The Elements of Optimal Therapy
Theory and clinical trials indicate that the best way to achieve maximum
viral suppression is HAART: highly active antiretroviral therapy. At the moment, HAART usually consists of triple therapy, including two nucleoside analogues and a protease inhibitor (at a cost for the medicines of about $10,000 to $12,000 a year). For an up-to-date list of recommended combinations, readers can consult "Guidelines for the Use of Antiretroviral Agents in HIV-Infected Adults and Adolescents," issued by the U.S. Department of Health and Human Services (on the World Wide Web, see http://www.hivatis.org/trtgdlns.html).
Doctors prescribe the combination of two nucleoside analogues and a protease inhibitor most often because this configuration was the first shown to work well. Other kinds of drug cocktails that incorporate newer drugs and may be more powerful or simpler to use are being evaluated as first-line options as well. Among those are two protease inhibitors or one protease inhibitor combined with a nonnucleoside reverse transcriptase inhibitor; drugs in both those classes are more potent than zidovudine and other nucleoside analogues. Physicians are also examining the value of combining four or more agents.
Multiple-drug regimens make sense for a couple of reasons. If one drug fails to block viral replication, a second may pick up the slack. And if both of those attacks fail, the third drug should provide extra insurance.
In addition, as Douglas D. Richman explains on the opposite page, HIV inevitably becomes resistant, or unresponsive, to antiretrovirals that fail to suppress viral replication completely. Because no single drug on the market can achieve such suppression on its own, any agent given alone will eventually be rendered useless, sometimes within weeks. Moreover, HIV strains that become resistant to one drug often become insensitive to other drugs in the same class (a phenomenon known as cross-resistance), eliminating those drugs as alternatives. The virus should have much more difficulty becoming resistant to treatment if it is assaulted by a mix of compounds that together end viral replication fully.

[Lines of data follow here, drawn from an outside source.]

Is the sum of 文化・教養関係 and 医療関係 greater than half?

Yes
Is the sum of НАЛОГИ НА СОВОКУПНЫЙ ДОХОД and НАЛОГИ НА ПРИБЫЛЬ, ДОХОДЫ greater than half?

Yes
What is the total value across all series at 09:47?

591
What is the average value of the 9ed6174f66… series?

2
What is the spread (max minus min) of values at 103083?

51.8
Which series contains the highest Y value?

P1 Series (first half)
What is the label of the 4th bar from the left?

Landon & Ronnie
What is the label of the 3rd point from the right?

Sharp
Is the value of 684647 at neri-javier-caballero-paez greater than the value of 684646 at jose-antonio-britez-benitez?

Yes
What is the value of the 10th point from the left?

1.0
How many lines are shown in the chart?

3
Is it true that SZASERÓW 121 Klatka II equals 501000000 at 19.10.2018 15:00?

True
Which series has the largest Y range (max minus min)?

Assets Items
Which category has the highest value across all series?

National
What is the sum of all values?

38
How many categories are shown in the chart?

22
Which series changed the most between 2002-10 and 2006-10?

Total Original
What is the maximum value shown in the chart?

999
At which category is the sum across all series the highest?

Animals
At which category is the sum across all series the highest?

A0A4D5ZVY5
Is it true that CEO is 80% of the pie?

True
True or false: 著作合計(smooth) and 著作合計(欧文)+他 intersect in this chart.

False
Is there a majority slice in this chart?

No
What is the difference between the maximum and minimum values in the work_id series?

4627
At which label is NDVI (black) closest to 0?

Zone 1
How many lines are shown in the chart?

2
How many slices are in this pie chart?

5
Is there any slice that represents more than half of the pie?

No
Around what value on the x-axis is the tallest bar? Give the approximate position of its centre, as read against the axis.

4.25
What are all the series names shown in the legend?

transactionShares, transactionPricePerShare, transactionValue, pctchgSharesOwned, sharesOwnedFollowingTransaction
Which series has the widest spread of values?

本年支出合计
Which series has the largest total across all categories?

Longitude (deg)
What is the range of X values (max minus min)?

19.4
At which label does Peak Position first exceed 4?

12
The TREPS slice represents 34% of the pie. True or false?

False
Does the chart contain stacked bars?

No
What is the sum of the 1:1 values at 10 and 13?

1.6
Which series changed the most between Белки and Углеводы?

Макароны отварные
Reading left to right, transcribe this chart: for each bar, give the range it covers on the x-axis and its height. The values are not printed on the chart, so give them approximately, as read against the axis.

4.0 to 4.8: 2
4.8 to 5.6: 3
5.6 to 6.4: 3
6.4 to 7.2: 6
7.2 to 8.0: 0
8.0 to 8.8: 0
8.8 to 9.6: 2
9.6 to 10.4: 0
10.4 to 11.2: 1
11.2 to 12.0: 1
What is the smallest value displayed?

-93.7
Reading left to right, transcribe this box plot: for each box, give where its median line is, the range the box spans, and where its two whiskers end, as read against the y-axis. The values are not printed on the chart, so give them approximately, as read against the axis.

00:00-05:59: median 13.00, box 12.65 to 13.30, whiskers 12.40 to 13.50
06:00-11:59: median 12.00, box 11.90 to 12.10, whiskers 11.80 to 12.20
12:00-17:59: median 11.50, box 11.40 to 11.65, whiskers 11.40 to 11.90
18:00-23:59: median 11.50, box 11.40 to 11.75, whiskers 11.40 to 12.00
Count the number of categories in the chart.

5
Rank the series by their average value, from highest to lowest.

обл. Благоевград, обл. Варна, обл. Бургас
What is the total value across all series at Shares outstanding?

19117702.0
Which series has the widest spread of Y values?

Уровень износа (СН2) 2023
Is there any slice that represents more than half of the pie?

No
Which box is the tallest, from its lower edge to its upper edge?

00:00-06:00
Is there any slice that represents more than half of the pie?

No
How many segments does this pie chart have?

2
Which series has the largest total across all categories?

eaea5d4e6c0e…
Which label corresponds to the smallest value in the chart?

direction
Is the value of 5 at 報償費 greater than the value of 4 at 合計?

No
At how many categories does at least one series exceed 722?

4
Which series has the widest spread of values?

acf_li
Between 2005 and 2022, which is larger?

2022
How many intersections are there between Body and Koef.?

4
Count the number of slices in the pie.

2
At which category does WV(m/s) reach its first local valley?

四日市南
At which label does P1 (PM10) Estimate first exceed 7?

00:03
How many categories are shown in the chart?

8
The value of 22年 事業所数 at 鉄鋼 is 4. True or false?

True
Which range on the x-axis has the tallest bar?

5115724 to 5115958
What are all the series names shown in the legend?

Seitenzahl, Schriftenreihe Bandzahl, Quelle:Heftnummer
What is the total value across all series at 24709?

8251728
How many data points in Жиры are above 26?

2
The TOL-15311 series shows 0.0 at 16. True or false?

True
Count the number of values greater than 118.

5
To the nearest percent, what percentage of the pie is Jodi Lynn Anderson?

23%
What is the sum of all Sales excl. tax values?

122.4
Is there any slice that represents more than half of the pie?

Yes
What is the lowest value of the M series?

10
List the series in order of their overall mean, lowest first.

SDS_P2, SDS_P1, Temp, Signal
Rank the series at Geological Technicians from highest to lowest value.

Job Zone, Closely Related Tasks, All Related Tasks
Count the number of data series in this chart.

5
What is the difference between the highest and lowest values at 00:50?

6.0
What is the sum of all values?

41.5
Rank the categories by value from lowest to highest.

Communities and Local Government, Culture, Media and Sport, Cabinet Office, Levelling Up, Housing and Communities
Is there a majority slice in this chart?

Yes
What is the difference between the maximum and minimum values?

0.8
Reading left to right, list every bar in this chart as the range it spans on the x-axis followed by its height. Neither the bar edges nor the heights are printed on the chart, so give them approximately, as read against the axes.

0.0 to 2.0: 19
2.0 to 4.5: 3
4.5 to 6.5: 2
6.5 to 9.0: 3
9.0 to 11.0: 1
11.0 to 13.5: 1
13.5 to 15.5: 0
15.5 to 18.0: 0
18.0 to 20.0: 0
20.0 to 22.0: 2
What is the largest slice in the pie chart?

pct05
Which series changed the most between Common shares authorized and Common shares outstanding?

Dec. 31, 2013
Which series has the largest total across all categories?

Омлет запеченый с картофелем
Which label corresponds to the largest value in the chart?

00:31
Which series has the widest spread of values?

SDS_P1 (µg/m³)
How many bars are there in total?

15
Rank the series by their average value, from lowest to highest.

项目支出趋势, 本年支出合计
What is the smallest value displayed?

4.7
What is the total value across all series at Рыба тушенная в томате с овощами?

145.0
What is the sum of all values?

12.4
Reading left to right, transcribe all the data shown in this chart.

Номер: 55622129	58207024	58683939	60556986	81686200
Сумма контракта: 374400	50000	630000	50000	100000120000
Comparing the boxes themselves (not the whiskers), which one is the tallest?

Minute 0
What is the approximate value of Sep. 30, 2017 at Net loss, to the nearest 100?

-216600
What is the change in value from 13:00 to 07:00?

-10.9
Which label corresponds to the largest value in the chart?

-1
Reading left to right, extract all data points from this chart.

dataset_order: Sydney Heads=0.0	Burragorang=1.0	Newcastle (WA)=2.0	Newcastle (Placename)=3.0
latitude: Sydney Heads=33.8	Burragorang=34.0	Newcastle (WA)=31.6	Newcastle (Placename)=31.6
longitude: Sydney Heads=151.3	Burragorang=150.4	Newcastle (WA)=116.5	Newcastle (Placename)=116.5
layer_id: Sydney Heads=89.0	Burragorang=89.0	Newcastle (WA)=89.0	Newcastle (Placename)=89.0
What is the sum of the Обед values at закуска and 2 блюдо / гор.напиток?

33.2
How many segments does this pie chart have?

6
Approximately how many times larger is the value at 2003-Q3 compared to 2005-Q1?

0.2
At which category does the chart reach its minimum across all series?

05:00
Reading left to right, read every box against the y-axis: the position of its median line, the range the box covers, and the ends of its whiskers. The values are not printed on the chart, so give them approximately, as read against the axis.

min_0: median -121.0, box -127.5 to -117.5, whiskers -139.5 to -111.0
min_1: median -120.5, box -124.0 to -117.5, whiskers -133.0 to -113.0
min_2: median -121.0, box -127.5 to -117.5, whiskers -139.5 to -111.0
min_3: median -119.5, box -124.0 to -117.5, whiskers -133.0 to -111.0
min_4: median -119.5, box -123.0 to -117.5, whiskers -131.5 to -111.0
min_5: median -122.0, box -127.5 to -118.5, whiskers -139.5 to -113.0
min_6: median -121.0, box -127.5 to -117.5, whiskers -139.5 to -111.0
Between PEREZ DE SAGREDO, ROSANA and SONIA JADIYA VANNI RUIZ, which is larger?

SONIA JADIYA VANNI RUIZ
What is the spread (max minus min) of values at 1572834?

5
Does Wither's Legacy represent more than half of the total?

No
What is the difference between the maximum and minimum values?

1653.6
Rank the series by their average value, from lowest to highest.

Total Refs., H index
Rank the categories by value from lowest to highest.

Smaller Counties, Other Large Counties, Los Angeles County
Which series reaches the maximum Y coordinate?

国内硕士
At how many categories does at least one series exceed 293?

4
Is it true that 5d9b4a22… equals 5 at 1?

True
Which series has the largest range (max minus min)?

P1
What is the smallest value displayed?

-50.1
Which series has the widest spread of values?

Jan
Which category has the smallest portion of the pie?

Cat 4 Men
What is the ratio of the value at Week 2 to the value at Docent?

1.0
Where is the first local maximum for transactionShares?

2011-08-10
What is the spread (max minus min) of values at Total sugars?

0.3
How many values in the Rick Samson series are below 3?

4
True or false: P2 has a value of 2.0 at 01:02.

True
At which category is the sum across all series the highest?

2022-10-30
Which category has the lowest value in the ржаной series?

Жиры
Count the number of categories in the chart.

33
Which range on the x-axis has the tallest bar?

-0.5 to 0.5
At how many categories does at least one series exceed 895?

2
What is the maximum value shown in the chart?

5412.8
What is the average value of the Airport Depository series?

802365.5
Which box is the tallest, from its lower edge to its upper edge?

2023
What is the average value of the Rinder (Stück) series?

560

Given that viral levels in the blood correlate with time to AIDS and years of survival, physicians monitor those levels as a window to a therapy's effectiveness. That way, treatments unable to control the virus can be detected before immune failure results, in time to take corrective measures.
Viral levels are assessed by viral-load assays, which count copies of HIV RNA in a milliliter of plasma (the cell-free part of blood); the number of viral particles is half the RNA count [see next page]. Current tests are sensitive to RNA concentrations of 500 or more copies per milliliter and above. Assays now becoming available are sensitive to as few as 50 copies per milliliter. Within eight weeks after therapy starts, viral levels should drop by at least 10-fold. By six months from the initiation of treatment, levels should be undetectable and remain so thereafter
In clinical trials the results of triple therapy have been phenomenal. For instance, in patients who had CD4 T cell counts between 200 and 500 cells per cubic millimeter and had not been treated before (and so were unlikely to harbor resistant virus), 75 to 85 percent achieved viral loads below 500 RNA copies per milliliter within 24 to 100 weeks, and 60 to 75 percent of the patients achieved viral loads below 50 copies.
The "real life" experience has also been good but less so. Almost identical results from clinics at San Francisco General Hospital and the Johns Hopkins Medical Institutions reveal that approximately 50 percent of patients given triple-drug therapy achieved the goal of viral loads below 500 copies per milliliter at six to 52 weeks after the start of treatment.